Venture capitalists, who typically invest in software ideas, are taking more notice. Culdesac recently announced it had raised $30 million from investors including Silicon Valley heavyweights Khosla Ventures and Founders Fund. 

Madelon Group is among the startups attacking the problem with software. It recently released its central product: a platform, REDtech, that allows people to research sites for potential housing, automatically generate floor plans and connect with financiers and suppliers. 

“We need to massively increase the supply of housing,” said Dane Andrews, Madelon’s chief operating officer. He said the process for infill development is especially archaic, and he imagines anyone from university officials to “mom and pop” developers to ski resorts eventually using the company’s app to build more multifamily housing. 

The company is just starting, but since launching REDtech in early January, it said it has 45 active users who have underwritten 901 properties in three markets: Denver, Los Angeles and New York. It’s also working directly as a development partner on a 40,000-square-foot project in Denver to build small studio apartments. 

Other technology-focused housing startups are less focused on creating software platforms and more on materials or even using factories to build modular homes, a practice more common in Europe than in the U.S. One builder, Factory OS, has investments from Facebook and Google. 

Icon, a Texas-based company, raised $207 million from investors last year to work on 3D-printed homes and has partnered with a more established homebuilder. Another 3D-printing homebuilder, Mighty Buildings, based in Oakland, California, has raised $100 million, TechCrunch reported.

But there have already been warning signs of how tech-industry thinking can go wrong when applied to housing construction. 

Katerra, a Bay Area startup that styled itself as a kind of Tesla for housing, declared bankruptcy last year after raising nearly $3 billion from investors. The Information, a tech news website, reported the company fell short of sales goals and that employees exaggerated financial reports. 

Another Bay Area startup focused on modular construction, RAD Urban, went out of business last year despite a promising start

And in December, Alphabet folded its “smart city” division known as Sidewalk Labs into Google. Toronto had earlier backed away from a high-profile partnership with Sidewalk Labs. 

“We’ve seen people move into this field as innovators without taking the time to fully understand the problem they’re trying to solve and why that problem has been created,” Boyd said, without referring to specific companies. 

“At the end of the day, we live in a physical house. We don’t live in the metaverse, so there are limits to how much software can help,” she said. 

A primary obstacle to construction remains local political opposition, as people who live near proposed developments often oppose them, citing increased traffic, noise or other objections. Zoning regulations in most cities often limit apartments, in particular. 

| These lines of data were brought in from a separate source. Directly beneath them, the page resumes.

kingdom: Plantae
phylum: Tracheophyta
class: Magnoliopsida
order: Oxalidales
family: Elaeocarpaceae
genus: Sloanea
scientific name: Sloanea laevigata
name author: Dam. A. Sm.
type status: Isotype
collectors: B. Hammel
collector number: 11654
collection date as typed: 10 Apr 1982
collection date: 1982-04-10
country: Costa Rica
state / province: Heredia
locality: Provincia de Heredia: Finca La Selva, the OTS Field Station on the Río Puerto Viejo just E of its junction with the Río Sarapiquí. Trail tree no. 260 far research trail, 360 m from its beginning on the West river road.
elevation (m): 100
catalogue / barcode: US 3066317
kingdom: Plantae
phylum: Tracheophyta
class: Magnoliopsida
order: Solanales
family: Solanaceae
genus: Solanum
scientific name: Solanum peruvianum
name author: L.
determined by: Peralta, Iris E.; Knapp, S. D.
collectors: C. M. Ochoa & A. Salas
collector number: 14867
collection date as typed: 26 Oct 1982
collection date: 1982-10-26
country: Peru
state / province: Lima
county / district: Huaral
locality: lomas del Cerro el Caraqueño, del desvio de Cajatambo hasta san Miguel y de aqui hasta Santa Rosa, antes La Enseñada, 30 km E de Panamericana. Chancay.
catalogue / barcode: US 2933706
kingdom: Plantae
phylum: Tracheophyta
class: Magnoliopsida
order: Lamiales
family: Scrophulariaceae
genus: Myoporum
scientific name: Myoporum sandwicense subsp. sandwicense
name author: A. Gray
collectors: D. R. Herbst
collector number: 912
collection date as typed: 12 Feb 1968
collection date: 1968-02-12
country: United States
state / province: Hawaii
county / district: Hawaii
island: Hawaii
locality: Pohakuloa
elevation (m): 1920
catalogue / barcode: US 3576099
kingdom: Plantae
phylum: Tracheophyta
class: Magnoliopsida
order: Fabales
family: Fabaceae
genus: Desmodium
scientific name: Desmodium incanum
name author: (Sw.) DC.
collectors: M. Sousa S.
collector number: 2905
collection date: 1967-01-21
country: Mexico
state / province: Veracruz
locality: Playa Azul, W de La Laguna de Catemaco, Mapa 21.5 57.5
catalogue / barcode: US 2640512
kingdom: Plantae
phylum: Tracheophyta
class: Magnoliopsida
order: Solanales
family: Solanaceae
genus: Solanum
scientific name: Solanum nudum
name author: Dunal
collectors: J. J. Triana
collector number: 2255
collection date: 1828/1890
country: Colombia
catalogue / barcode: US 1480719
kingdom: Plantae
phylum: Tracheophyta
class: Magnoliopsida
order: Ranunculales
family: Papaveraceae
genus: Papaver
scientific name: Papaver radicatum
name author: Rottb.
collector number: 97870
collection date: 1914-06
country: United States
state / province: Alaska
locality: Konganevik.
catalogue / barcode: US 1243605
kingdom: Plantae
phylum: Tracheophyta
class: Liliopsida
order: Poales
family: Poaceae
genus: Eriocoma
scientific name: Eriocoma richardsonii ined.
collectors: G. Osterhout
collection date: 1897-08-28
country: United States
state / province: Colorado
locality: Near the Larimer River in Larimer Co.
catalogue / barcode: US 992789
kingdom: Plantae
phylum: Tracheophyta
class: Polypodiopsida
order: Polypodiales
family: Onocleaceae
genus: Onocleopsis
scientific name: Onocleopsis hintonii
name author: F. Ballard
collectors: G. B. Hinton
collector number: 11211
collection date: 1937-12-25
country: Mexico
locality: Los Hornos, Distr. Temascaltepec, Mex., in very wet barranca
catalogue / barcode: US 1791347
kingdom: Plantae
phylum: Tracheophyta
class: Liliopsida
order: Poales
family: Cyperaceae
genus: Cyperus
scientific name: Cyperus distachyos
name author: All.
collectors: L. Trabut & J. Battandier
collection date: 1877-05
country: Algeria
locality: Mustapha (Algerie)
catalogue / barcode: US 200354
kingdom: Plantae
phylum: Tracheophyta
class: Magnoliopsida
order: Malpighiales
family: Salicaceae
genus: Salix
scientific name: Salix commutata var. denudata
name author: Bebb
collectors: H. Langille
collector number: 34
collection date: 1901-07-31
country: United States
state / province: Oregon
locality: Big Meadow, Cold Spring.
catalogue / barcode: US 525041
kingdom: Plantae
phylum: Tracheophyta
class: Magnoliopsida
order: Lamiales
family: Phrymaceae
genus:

That’s not something tech startups have been able to do much about, said Kevin Erdmann, who writes about housing as a senior affiliated scholar at the Mercatus Center, a libertarian institute at George Mason University. 

“I think it’s commendable what these companies are doing, and I think they’re accomplishing interesting innovations,” Erdmann said. “But the innovation we really need to make housing affordable is a political innovation.”